Un quatrième scénario, dit « de conciliation », a donc été préconisé. Il prévoit notamment une baisse de la consommation d’énergie grâce au recours à de bonnes pratiques : « Nous avons considéré qu’on avait un tiers de tracteurs électriques, un tiers de tracteurs au biogaz et un tiers avec des biocarburants, pour les usages qu’on ne sait pas décarboner », explique Corentin Biardeau-Noyers, ingénieur projet Agriculture.
Pour les gros ruminants (élevages de bovins à lait et bovins allaitants) : « Ce que nous proposons dans notre scénario est une atténuation assez raisonnable de la fermentation entérique, à hauteur de 15 %, ce qui est permis par l’optimisation de la conduite des troupeaux et des modifications de l’alimentation animale. Des gains génétiques pourront ensuite être attendus à moyen terme. En deuxième lieu, nous mobilisons un levier mécanique, mais mesuré sur la diminution du cheptel. Aujourd’hui on a une diminution assez importante à hauteur de 2,6 % par an des effectifs de bovins allaitant et de 1,9 % par an des effectifs de bovins à lait. Dans notre scénario, nous arrivons avec un rythme moins soutenu que le rythme actuel, c’est-à-dire -1 % par an », indique Laure Le Quéré.
Pour les monogastriques : « Les principales hypothèses ont visé à décarboner l’alimentation animale, en particulier le soja importé, via la relocalisation de la production d’alimentation animale en France ; à répartir de manière plus équilibrée ces élevages pour permettre une meilleure synergie entre les besoins de fertilisation locaux et la capacité des écosystèmes à gérer les effluents ; à diminuer la concurrence de ces élevages avec l’alimentation humaine, en diminuant de façon également mesurée les effectifs et en valorisant le maximum de coproduits dans leur alimentation », poursuit l’ingénieure.
« Maintenir 90 % des prairies permanentes »
« Une dernière logique que nous avons mobilisée, particulièrement dans notre scénario de conciliation, est la capacité du système agricole assez unique à stocker du carbone et, donc, à améliorer le bilan net des émissions. Nous arrivons à maintenir 90 % des prairies permanentes et l’objectif est de développer des pratiques permettant un stockage additionnel. Nous avons généralisé les cultures intermédiaires, sur plus de 90 % des surfaces, généralisé également le semis direct sur toutes les surfaces possibles. Nous avons également développé, de façon certes assez prudente par rapport à certains travaux de perspectives, mais déjà significativement, les pratiques d’agroforesterie et la mise en place de haies. Nous multiplions par 10 les surfaces en agroforesterie intraparcellaire », déclare Laure Le Quéré.

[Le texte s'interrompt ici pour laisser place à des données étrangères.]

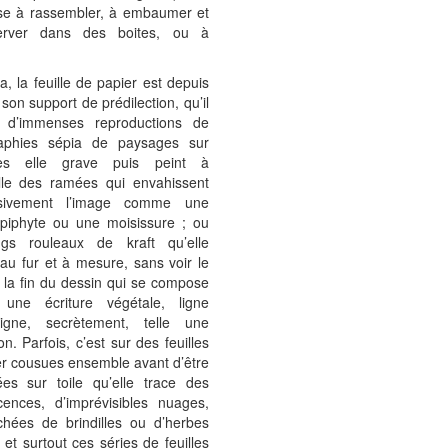
ise à rassembler, à embaumer et
erver dans des boites, ou à
a, la feuille de papier est depuis
 son support de prédilection, qu’il
e d’immenses reproductions de
aphies sépia de paysages sur
lles elle grave puis peint à
elle des ramées qui envahissent
ssivement l’image comme une
épiphyte ou une moisissure ; ou
gs rouleaux de kraft qu’elle
au fur et à mesure, sans voir le
 la fin du dessin qui se compose
une écriture végétale, ligne
igne, secrètement, telle une
on. Parfois, c’est sur des feuilles
er cousues ensemble avant d’être
ées sur toile qu’elle trace des
cences, d’imprévisibles nuages,
chées de brindilles ou d’herbes
, et surtout ces séries de feuilles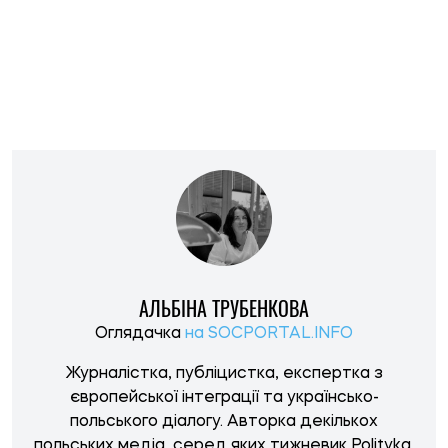
польського діалогу. Авторка декількох
польських медіа, серед яких тижневик Polityka,
онлайн-видання Oko.press та інші
НОВИНИ ПО ТЕМІ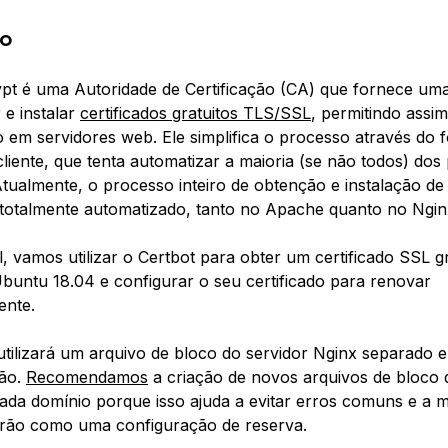
ão
ypt é uma Autoridade de Certificação (CA) que fornece um
r e instalar
certificados gratuitos TLS/SSL
, permitindo ass
o em servidores web. Ele simplifica o processo através do
cliente, que tenta automatizar a maioria (se não todos) dos
Atualmente, o processo inteiro de obtenção e instalação d
é totalmente automatizado, tanto no Apache quanto no Ngin
l, vamos utilizar o Certbot para obter um certificado SSL g
buntu 18.04 e configurar o seu certificado para renovar
ente.
l utilizará um arquivo de bloco do servidor Nginx separado 
rão.
Recomendamos
a criação de novos arquivos de bloco 
ada domínio porque isso ajuda a evitar erros comuns e a 
drão como uma configuração de reserva.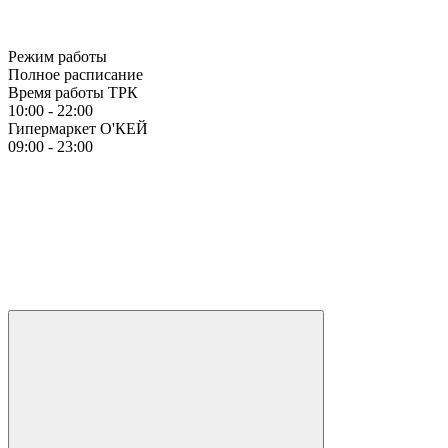
Режим работы
Полное расписание
Время работы ТРК
10:00 - 22:00
Гипермаркет О'КЕЙ
09:00 - 23:00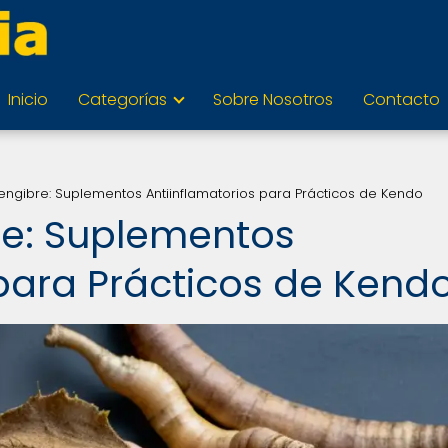
Inicio
Categorías
Sobre Nosotros
Contacto
engibre: Suplementos Antiinflamatorios para Prácticos de Kendo
re: Suplementos
 para Prácticos de Kend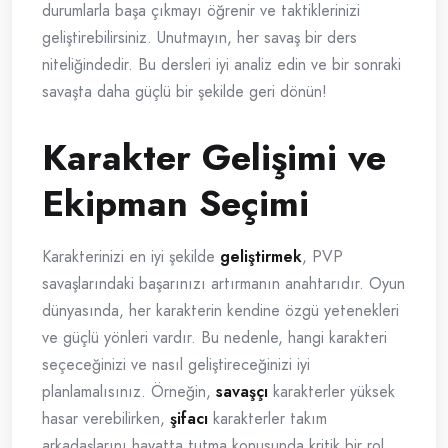
durumlarla başa çıkmayı öğrenir ve taktiklerinizi
geliştirebilirsiniz. Unutmayın, her savaş bir ders
niteliğindedir. Bu dersleri iyi analiz edin ve bir sonraki
savaşta daha güçlü bir şekilde geri dönün!
Karakter Gelişimi ve
Ekipman Seçimi
Karakterinizi en iyi şekilde
geliştirmek
, PVP
savaşlarındaki başarınızı artırmanın anahtarıdır. Oyun
dünyasında, her karakterin kendine özgü yetenekleri
ve güçlü yönleri vardır. Bu nedenle, hangi karakteri
seçeceğinizi ve nasıl geliştireceğinizi iyi
planlamalısınız. Örneğin,
savaşçı
karakterler yüksek
hasar verebilirken,
şifacı
karakterler takım
arkadaşlarını hayatta tutma konusunda kritik bir rol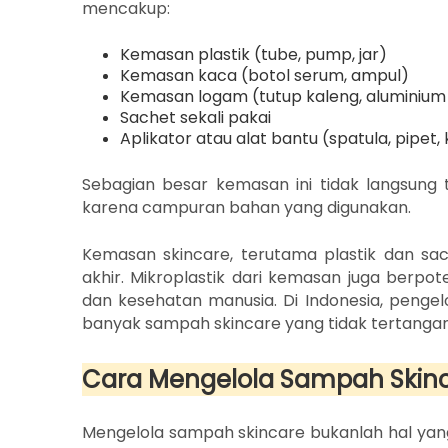
mencakup:
Kemasan plastik (tube, pump, jar)
Kemasan kaca (botol serum, ampul)
Kemasan logam (tutup kaleng, aluminium
Sachet sekali pakai
Aplikator atau alat bantu (spatula, pipet,
Sebagian besar kemasan ini tidak langsung te
karena campuran bahan yang digunakan.
Kemasan skincare, terutama plastik dan sa
akhir. Mikroplastik dari kemasan juga berp
dan kesehatan manusia. Di Indonesia, pengel
banyak sampah skincare yang tidak tertangan
Cara Mengelola Sampah Skin
Mengelola sampah skincare bukanlah hal yang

Au total, ce scénario permettrait l’atténuation de :
• 16 Mt des GES par tous les leviers d’évolution dans le système d’élevage et d’amélioration de la gestion des effluents ;
• 11 Mt par la reconfiguration de la fertilisation avec le triple effet des légumineuses, des couverts végétaux et du transfert de la mécanisation ;
• 7 Mt par l’efficacité de la décarbonation énergétique.